Either they both need to grow up, improve as individuals and commit to one another, or move to less dramatic relationships for both of them.
On Sunday, ESPN reported that Wentz has asked for the chance to continue after this season if the Eagles are to keep Jalen Hurts as a starter.
Additionally, it has been reported since draft that Wentz was angry that Philadelphia took hurts in the second round, and gave no clear reason for it, as the Eagles had only signed Wentz for a four-year extension 18 months ago.
Wentz felt betrayed.
Carson Wentz has reason to be upset about the Eagles, and the Eagles have reason to be upset about Carson Wentz. (Photo by Kyle Ross / Icon Sportswire via Getty Images)

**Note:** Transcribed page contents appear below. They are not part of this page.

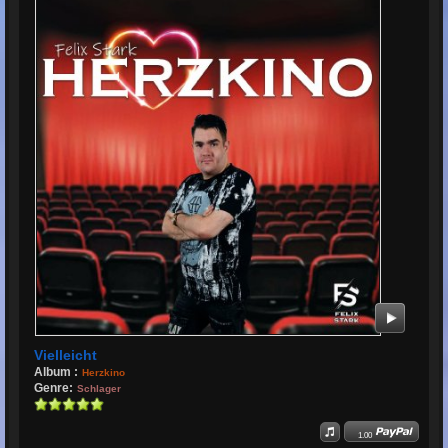
Vielleicht
Album :
Herzkino
Genre:
Schlager
1.00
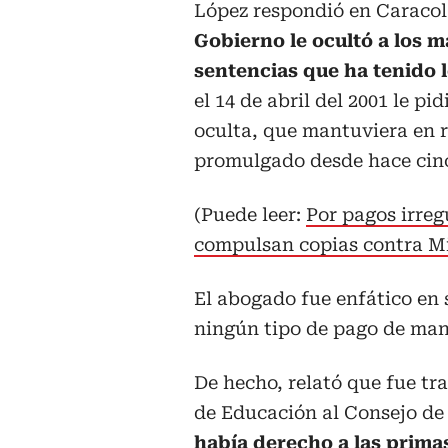
López respondió en Caracol
Gobierno le ocultó a los 
sentencias que ha tenido 
el 14 de abril del 2001 le p
oculta, que mantuviera en 
promulgado desde hace cinc
(Puede leer:
Por pagos irreg
compulsan copias contra 
El abogado fue enfático en 
ningún tipo de pago de mane
De hecho, relató que fue tr
de Educación al Consejo de
había derecho a las primas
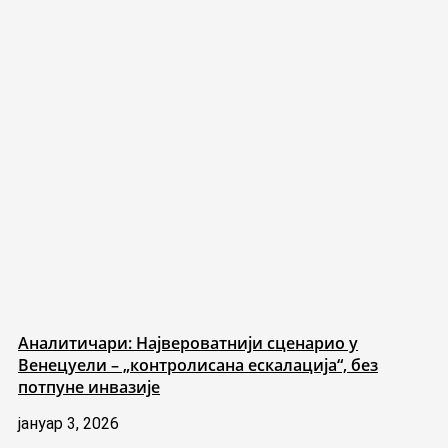
Аналитичари: Највероватнији сценарио у
Венецуели – „контролисана ескалација“, без
потпуне инвазије
јануар 3, 2026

On the one hand, Wentz has to suck it up. Teams recruit players we may not believe "need" them all the time. This, as we keep hearing, is business. And while starting all 16 games in 2019, Wentz missed the end of the 2017 season and five games in 2018, so the Eagles may want strong support in case Wentz was injured again. The reality is that there is no way to predict injuries like torn ACLs that ended his great year in 17, but that hasn't stopped anyone from labeling a player "injury prone".
The competitor's response to feeling challenged is to push harder, hone their skills, and show the forces that make you up and that can make you even better. Aaron Rodgers still leaves the so-called outrage at being selected later than expected in the first round of the 2005 draft as a chip on his shoulder; Tom Brady rarely misses the opportunity to remind the rest of us that he was voted 199th overall in 2000.

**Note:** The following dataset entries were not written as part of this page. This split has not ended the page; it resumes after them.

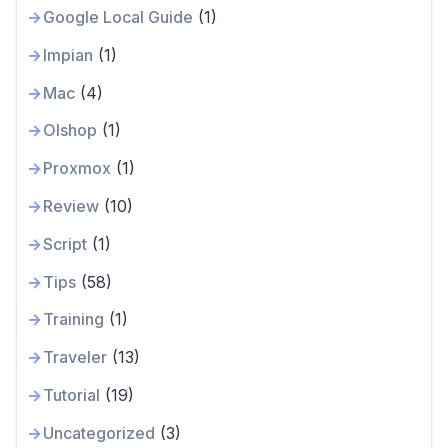
Google Local Guide
(1)
Impian
(1)
Mac
(4)
Olshop
(1)
Proxmox
(1)
Review
(10)
Script
(1)
Tips
(58)
Training
(1)
Traveler
(13)
Tutorial
(19)
Uncategorized
(3)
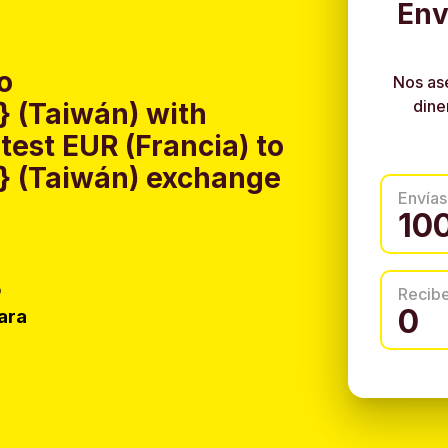
Env
o
Nos as
dine
 (Taiwán) with
est EUR (Francia) to
 (Taiwán) exchange
Envías
o
Recib
ara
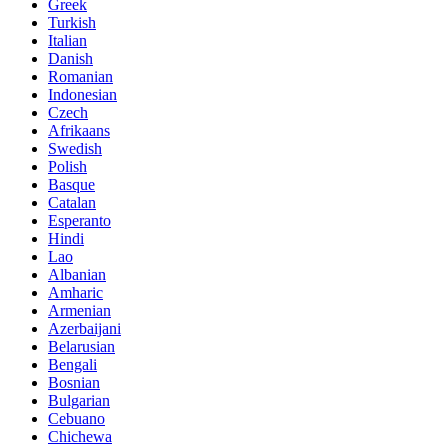
Greek
Turkish
Italian
Danish
Romanian
Indonesian
Czech
Afrikaans
Swedish
Polish
Basque
Catalan
Esperanto
Hindi
Lao
Albanian
Amharic
Armenian
Azerbaijani
Belarusian
Bengali
Bosnian
Bulgarian
Cebuano
Chichewa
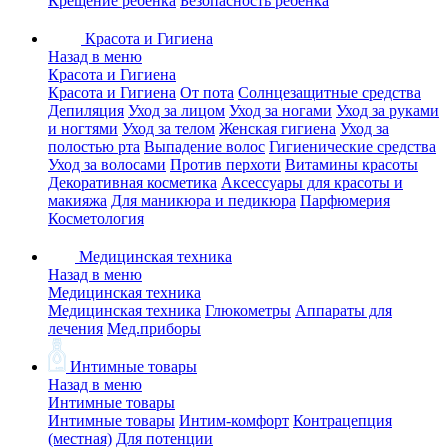
Крещение ребенка
Безопасность ребенка
Красота и Гигиена
Назад в меню
Красота и Гигиена
Красота и Гигиена
От пота
Солнцезащитные средства
Депиляция
Уход за лицом
Уход за ногами
Уход за руками
и ногтями
Уход за телом
Женская гигиена
Уход за
полостью рта
Выпадение волос
Гигиенические средства
Уход за волосами
Против перхоти
Витамины красоты
Декоративная косметика
Аксессуары для красоты и
макияжа
Для маникюра и педикюра
Парфюмерия
Косметология
Медицинская техника
Назад в меню
Медицинская техника
Медицинская техника
Глюкометры
Аппараты для
лечения
Мед.приборы
Интимные товары
Назад в меню
Интимные товары
Интимные товары
Интим-комфорт
Контрацепция
(местная)
Для потенции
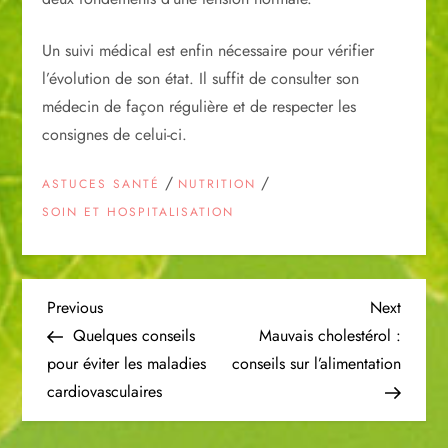
Un suivi médical est enfin nécessaire pour vérifier
l’évolution de son état. Il suffit de consulter son
médecin de façon régulière et de respecter les
consignes de celui-ci.
/
/
ASTUCES SANTÉ
NUTRITION
SOIN ET HOSPITALISATION
N
Previous
Next
Previous
Next
Post
Post
Quelques conseils
Mauvais cholestérol :
a
pour éviter les maladies
conseils sur l’alimentation
cardiovasculaires
v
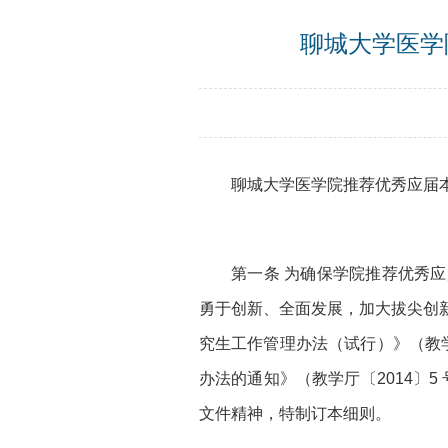
聊城大学医学
聊城大学医学院推荐优秀应届
第一条 为确保学院推荐优秀
勇于创新、全面发展，加大拔尖创
究生工作管理办法（试行）》（教学
办法的通知》（教学厅〔2014〕5
文件精神，特制订本细则。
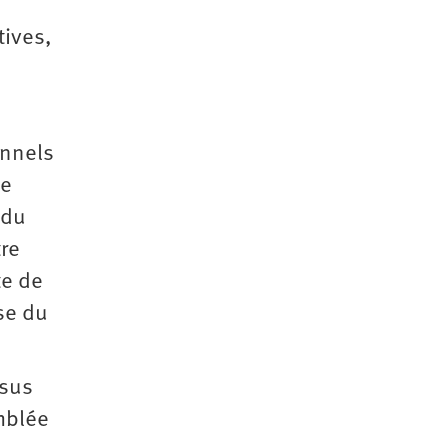
tives,
onnels
de
 du
tre
te de
se du
ssus
mblée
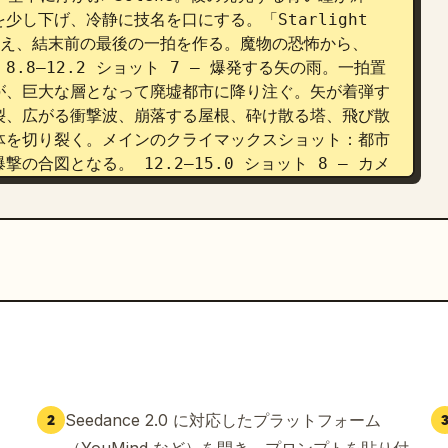
し下げ、冷静に技名を口にする。「Starlight 
を与え、結末前の最後の一拍を作る。魔物の恐怖から、
8.8–12.2 ショット 7 — 爆発する矢の雨。一拍置
が、巨大な層となって廃墟都市に降り注ぐ。矢が着弾す
裂、広がる衝撃波、崩落する屋根、砕け散る塔、飛び散
体を切り裂く。メインのクライマックスショット：都市
合図となる。 12.2–15.0 ショット 8 — カメ
廃墟都市全体が天からの爆発的な衝撃に飲み込まれ、魔
失し、塔は連鎖爆発で崩れ落ちる。Solene は渦の
終的な規模感の提示と、視覚的な着地。局所的な破壊か
Seedance 2.0 に対応したプラットフォーム
2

Instead, Wentz has apparently let his anger at the Eagles negatively affect his game this year. Among the quarterbacks with at least five starts, he ranks 34th out of 35 in terms of passerby rating (72.8), is the last in percent (57.4%) and his 15 interceptions are the most in the league. He looked downright bad at times, and if he and Philadelphia were a little better they'd have a chance to win a division mockery.
If you're crazy and want to get out, you're showing the other side what they're going to miss and not making it easier for them to want to say goodbye.
Here's the other side: The Eagles got a lot wrong from Wentz.
Announcing someone is a franchise quarterback on a contract like the one Philadelphia made with Wentz that should bring a level of respect. That's not to say that Wentz should determine which players should be drafted, but a conversation that justifies the justification for Hurts 53rd overall may have done a lot to smooth things over before it got to that point.
Wentz has seen the Eagles before. Sam Bradford was 7-7 with Philly in 2015 and was well on the way for the best statistical season of his career. On March 1, 2016, Bradford and the Eagles agreed on a two-year extension. Six weeks later, the franchise made a big deal to move up to # 2 on the draft and get Wentz.
Then there is the rest of the offense. The Philadelphia Reception Corps has been a problem for several years. Travis Fulgham, Greg Ward, Jalen Reagor and John Hightower don't really hold up the defensive coordinators at night.
The offensive line was a rotation with only center Jason Kelce starting each game that season. Wentz was fired 50 times in the league in 12 starts.
Perhaps Wentz's camp leaked trade history to plant the seed and hope it ends up in Indianapolis, where he will be reunited with Frank Reich, his coordinator, for the first two years of his career. Philip Rivers only signed a one-year deal with the Colts.
The Wentz-Philadelphia relationship can be saved, but both sides must commit. And for all of us, keep the drama in the house.